Витольд Кудрна — муж Марии. Прямо с баррикад заехал домой и радостно воскликнул: «Народ поднялся против фашистов! Скоро свобода!» И увел нас с собой, Зою и меня. По дороге объяснил: очень надо... Когда мы оказались на баррикадах, чехи обрадовались нашему приходу. Вскоре мы вошли в подвальное помещение на какой-то улице — потом ее назвали Русской. Повстанцы сказали нам: «Мы сражаемся с фашистами, но без помощи русских долго не выдержим. Скажите об этом по радио». Мне протянули текст, немного изучила его и подошла к микрофону. Текст обращения был написан от руки я и сейчас его помню:

— Внимание! Говорит Прага!

Прага восстала! Прага в опасности!

Просим Советскую Армию прислать на помощь восставшей Праге самолеты или танки... Самолеты или танки... Пришлите.

Скорее...

Обращение было услышано нашими войсками. И вот танковые части маршала Рыбалко 1-го Украинского фронта начали эту историческую операцию.
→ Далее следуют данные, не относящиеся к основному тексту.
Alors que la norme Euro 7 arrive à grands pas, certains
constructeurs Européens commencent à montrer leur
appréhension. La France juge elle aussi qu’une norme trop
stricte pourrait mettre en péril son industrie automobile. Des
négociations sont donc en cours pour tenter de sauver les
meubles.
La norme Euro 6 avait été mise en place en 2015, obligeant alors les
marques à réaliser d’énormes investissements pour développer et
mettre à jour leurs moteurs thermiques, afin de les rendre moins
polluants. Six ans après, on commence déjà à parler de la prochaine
9 мая в Прагу вошли советские танки, которые принесли окончательную победу и освобождение чешского народа.

Не помня себя от радости, мы бежали по Вацловской площади навстречу советским танкам. Один из танков остановился. Открылся люк, соскочил командир и стал ругать нас. Он был испуган: «Ведь вы могли попасть под гусеницы». Нас было четыре подруги, чудом выжившие. Обо всем мы успели сообщить танкисту, а потом — поцелуи, слезы, объятия. Командир меня и Женю посадил к себе на танк. Море майских цветов осыпало советские танки.

Проезжая по улицам Праги вместе с танкистами, я видела толпы людей, их подлинно человеческую радость, тысячи рук тянулись к нашим советским танкистам, нашим освободителям. Это они освободили вчерашних узников фашистских концлагерей, людей, которых ожидала смерть. Это был незабываемый день. Победа! Радовались наши солдаты, что пришел конец войне, я видела их ликование, они победили врага.

9 мая — в последний день второй мировой войны в Европе— столица Чехословакии была освобождена. Кончилось осадное положение пражан, а на Оршанском русском кладбище в Праге оплакивали советских воинов, погибших в этот памятный день.

Низкий поклон вам, нашим освободителям, и вечная слава тем, кто погиб в борьбе за свободу и независимость нашей Родины.